鎌倉時代の「陸奥守」

調べてみた。細川重男氏の『鎌倉政権得宗専制論』(吉川弘文館、1999年)の巻末の「鎌倉政権上級職員表」をもとに書き出したら、ウィキペディアにも載せられていたOTL。
一応年代別に挙げておく。

人名 在任期間 在任中の役職 最終役職

大江広元 1216年1月27日〜1216年11月10日 政所別当
北条義時 1217年12月12日〜1223年8月16日 執権
足利義氏 1224年〜?
北条重時 1249年6月14日〜1256年3月11日 連署
北条政村 1256年4月5日〜1257年6月12日 連署 執権
北条時茂 1267年10月23日〜1270年1月27日 六波羅北方
北条時村 1271年7月8日〜1282年7月14日(ウィキでは8月23日となっていたが、細川氏著書に依拠して修正)六波羅探題北方 連署
安達泰盛 1282年7月14日〜1284年4月4日 五番引付頭人兼恩沢奉行
北条業時 1284年8月8日〜1287年6月18日 連署
大仏宣時 1289年6月23日〜1301年9月4日 連署
大仏宗宣 1301年9月27日〜(1305年6月14日ウィキのみにあり) 六波羅南方 執権
大仏維貞 1314年10月21日〜1326年4月24日 無役 連署
在任期間不詳
足利泰氏
塩田国時
大仏貞直

在任期間不詳の人物のうち、足利泰氏足利義氏の息子なので、義氏から泰氏へは連続しているであろう。従って泰氏から北条重時に移っていると思われる。
この時期は北条氏に固定化されているわけではなく、就任しているメンツを考えても、御家人の序列の中でも一位の人物に与えられていたのではないだろうか。
北条重時陸奥守に任官した時から風向きが変わる。従って重時の任官以降を第二期と考えていいだろう。この時期になると北条氏の中でも序列の高い人が任官していることがわかる。
北条重時、政村と連署が続き、六波羅北方の時茂、時村、外戚の最有力者泰盛をはさんで宣時と連署が任官している。連署あるいは準ずる一門の有力者=陸奥守ということになる。ちなみに執権は相模守か武蔵守。得宗が相模守で、得宗以外の執権の場合は武蔵守であることが多い。
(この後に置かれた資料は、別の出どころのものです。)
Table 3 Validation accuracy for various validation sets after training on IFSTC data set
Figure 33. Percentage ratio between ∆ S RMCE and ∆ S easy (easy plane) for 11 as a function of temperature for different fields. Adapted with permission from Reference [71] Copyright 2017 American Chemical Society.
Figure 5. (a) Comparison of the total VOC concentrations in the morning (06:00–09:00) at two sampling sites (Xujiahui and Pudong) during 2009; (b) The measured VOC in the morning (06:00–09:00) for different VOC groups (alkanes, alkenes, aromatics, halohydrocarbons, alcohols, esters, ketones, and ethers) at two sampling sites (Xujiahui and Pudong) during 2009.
宗宣が陸奥守に任官した時には六波羅探題南方であった。「陸奥守=連署」という図式が崩れたのである。宗宣の嫡子の維貞が陸奥守に任官するのも六波羅探題南方に就任する直前で、四番引付頭人を辞したばかりであった。この時期には「陸奥守=大仏家」となっているのである。この時期を第三期としたい。なお鎌倉時代最後の陸奥守も大仏家の貞直である。貞直は宗宣の弟の宗泰の子で二番引付頭人を務めた。
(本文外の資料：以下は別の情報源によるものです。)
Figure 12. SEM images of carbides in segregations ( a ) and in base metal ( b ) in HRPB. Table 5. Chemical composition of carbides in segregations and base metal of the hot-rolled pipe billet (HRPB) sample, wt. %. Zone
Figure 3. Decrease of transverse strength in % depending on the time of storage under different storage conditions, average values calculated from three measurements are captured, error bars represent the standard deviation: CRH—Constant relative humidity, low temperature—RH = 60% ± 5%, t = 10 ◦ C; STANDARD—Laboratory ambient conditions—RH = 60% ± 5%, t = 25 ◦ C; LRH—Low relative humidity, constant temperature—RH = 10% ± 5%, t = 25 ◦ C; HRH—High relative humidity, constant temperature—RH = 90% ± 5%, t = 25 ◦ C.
問題は塩田国時である。塩田国時は塩田義政の子で、1307年に二番引付頭人としてその名が見え、1311年に一番引付頭人、1313年に辞し、1333年幕府滅亡時に自害している。塩田義政は連署にまで昇進したが、北条時宗と深刻な対立を引き起こし、信濃国善光寺に出奔、その後は塩田荘に隠棲する。北条重時の子どもで、長時・時茂死後の極楽寺流を代表する人物であった義政の隠棲の持つ意味は、極楽寺流の没落、ということになるだろうか。義政に代わって極楽寺流を支えたのはまだ若い北条義宗であったが、義宗も急死し、極楽寺流の影響力はかなり減退する。
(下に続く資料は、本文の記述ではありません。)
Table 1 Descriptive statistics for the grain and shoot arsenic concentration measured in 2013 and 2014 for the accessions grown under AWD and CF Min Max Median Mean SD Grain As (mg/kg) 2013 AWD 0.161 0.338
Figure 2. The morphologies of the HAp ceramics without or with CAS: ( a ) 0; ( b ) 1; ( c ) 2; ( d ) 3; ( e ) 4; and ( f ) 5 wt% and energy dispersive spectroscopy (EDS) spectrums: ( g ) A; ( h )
問題はいつ、国時が陸奥守になったか、ということであるが、可能性は業時から宣時の間の1287年6月18日から1289年6月23日の間か、宗宣から維貞の間の1305年から1314年の間か、であろうが、私は後者と思う。というのは業時も宣時も連署の時に陸奥守になっていて、まさに「陸奥守=連署」の時代に連署の子息とは言え、連署に昇進する目のない国時に「陸奥守」を名乗らせるとは考えがたい。六波羅探題南方であった宗宣が陸奥守に任官したことを契機に「陸奥守=大仏家」となるのだが、その間の短期間塩田家にもまわったのではあるまいか。維貞が任官適齢期に達するまでの中継ぎとして、大仏家とほぼ家格が等しい塩田家に一時的に「陸奥守」を回したのであろう。維貞の死後、まだ幼い家時(陸奥右馬助を名乗っている)が「陸奥守」適齢期に達するまで、維貞の従弟の貞直が一時的に「陸奥守」を継承し、その時に鎌倉幕府が滅亡したため、分かりづらいが、この時期には大仏家嫡流の家職となっていたのではないだろうか。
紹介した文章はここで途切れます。